====== Given passage
The way an MA(q) model works I am trying to understand the way MA(q) models work.
For this purpose I have created a simple data set with only
three values. I then adapted a MA(1) model to it. The results
are shown below:
x<-c(2,5,3)
m<-arima(x,order=c(0,0,1))

Series: x 
ARIMA(0,0,1) with non-zero mean 

Coefficients:
          ma1  intercept
      -1.0000     3.5000
s.e.   0.8165     0.3163

sigma^2 estimated as 0.5:  log likelihood=-3.91
AIC=13.82   AICc=-10.18   BIC=11.12

While the MA(1) model looks like this: 
$$X_t = c +a_t - \theta*a_{t-1}$$
and $a_t$ is White Noise.
What I cant figure out is how to get the fitted values:
library(forecast)
fitted(m)
Time Series:
Start = 1 
End = 3 
Frequency = 1 
[1] 3.060660 4.387627 3.000000

I tried different ways, but I cant find out how the fitted values (3.060660, 4.387627 and 3.000000) are calculated.
I would be very thankful for an answer!
============
====== Record set
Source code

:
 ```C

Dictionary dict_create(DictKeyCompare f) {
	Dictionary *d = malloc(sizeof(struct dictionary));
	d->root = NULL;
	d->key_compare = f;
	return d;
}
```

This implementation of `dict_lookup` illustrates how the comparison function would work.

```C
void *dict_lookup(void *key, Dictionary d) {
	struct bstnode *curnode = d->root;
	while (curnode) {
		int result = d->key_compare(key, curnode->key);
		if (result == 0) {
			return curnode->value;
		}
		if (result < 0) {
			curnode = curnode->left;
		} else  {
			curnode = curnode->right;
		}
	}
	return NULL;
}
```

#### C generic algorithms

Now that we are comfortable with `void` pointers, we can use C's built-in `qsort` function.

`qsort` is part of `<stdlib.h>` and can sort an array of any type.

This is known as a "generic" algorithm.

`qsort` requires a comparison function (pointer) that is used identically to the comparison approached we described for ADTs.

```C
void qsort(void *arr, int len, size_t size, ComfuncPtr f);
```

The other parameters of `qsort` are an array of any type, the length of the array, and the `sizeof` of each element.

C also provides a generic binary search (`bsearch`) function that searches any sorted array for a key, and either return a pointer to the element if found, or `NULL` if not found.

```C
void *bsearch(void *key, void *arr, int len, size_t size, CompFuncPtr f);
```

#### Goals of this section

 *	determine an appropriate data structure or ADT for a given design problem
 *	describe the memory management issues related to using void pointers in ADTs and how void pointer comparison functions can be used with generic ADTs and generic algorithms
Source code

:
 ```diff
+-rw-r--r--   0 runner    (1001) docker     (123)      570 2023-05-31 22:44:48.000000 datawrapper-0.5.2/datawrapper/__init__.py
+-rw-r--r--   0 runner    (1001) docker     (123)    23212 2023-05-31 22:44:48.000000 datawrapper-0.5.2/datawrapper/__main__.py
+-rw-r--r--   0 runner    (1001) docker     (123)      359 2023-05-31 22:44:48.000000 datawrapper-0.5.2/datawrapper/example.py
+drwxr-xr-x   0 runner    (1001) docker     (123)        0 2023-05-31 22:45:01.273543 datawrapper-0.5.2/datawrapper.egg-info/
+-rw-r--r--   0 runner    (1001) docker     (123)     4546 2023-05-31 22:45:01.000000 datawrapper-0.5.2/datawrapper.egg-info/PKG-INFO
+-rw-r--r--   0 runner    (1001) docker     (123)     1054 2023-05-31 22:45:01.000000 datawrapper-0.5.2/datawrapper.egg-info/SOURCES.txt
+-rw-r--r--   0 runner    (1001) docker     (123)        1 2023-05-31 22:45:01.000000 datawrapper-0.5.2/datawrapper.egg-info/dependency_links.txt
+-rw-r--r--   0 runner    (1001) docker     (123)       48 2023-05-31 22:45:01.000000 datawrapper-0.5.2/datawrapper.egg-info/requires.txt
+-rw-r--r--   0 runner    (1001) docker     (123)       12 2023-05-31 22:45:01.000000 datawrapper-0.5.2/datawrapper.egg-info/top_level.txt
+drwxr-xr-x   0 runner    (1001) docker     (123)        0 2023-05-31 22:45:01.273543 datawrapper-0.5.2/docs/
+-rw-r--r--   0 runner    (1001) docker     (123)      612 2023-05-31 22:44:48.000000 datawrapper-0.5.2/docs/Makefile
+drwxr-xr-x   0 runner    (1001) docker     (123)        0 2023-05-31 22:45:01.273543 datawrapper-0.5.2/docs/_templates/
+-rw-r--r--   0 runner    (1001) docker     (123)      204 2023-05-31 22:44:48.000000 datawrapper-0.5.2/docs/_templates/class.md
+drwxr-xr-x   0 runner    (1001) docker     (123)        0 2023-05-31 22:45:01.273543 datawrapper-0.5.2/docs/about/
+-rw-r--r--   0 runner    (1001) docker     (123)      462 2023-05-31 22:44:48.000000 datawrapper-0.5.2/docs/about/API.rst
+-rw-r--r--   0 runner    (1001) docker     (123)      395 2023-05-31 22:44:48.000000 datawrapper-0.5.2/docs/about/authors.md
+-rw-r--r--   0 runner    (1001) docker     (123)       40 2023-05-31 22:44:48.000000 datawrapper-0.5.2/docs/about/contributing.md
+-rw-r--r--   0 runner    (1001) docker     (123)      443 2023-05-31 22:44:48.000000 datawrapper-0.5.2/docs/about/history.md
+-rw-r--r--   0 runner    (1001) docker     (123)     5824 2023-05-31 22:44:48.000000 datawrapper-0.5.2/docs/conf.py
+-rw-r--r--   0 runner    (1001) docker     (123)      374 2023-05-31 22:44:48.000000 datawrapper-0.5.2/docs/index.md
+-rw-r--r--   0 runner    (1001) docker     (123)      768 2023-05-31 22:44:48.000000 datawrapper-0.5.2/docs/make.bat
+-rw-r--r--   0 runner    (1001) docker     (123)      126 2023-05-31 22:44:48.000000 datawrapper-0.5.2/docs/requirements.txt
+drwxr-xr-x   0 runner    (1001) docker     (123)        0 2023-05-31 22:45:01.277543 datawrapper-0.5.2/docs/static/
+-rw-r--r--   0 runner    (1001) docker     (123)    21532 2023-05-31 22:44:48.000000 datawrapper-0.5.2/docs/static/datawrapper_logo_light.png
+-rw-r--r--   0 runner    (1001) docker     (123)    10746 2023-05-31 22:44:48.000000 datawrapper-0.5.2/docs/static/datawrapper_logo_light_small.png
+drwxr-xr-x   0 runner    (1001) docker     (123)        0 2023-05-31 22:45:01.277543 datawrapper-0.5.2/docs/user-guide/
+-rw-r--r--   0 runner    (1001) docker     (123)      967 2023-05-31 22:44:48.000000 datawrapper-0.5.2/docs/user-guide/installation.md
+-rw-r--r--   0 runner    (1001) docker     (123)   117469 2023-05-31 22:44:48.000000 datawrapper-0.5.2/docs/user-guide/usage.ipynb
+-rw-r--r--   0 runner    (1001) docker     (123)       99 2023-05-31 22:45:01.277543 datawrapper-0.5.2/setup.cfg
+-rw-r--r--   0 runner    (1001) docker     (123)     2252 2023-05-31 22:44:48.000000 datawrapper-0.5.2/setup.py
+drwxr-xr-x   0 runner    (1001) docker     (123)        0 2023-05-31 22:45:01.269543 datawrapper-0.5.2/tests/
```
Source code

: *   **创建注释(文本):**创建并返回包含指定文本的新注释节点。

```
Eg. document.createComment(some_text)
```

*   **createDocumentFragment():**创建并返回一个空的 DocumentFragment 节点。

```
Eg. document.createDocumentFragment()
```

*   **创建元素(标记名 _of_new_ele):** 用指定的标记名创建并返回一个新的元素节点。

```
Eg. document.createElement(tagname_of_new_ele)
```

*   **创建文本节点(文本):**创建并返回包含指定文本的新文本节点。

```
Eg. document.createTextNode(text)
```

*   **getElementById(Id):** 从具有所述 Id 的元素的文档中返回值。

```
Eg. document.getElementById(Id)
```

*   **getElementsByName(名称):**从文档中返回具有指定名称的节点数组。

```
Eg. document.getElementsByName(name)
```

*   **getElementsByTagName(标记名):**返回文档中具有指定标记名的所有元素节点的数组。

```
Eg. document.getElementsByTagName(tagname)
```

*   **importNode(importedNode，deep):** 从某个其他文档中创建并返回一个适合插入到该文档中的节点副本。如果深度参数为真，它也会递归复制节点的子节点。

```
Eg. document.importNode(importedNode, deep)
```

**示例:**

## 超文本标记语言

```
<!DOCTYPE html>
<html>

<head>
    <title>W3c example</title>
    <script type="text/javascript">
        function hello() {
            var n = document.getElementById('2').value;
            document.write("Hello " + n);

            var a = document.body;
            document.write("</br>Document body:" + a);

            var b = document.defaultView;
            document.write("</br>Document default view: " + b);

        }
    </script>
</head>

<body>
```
============
_What to work on_:
a. Edit the MA(1) question from "What I cant" up to and including "3.000000) are calculated." by replacing "different ways" with "several approaches".
b. In the MA(1) question, what value is given for the estimated sigma^2?

_Answers below_:
a.
What I cant figure out is how to get the fitted values:
library(forecast)
fitted(m)
Time Series:
Start = 1 
End = 3 
Frequency = 1 
[1] 3.060660 4.387627 3.000000

I tried several approaches, but I cant find out how the fitted values (3.060660, 4.387627 and 3.000000) are calculated.

b. 0.5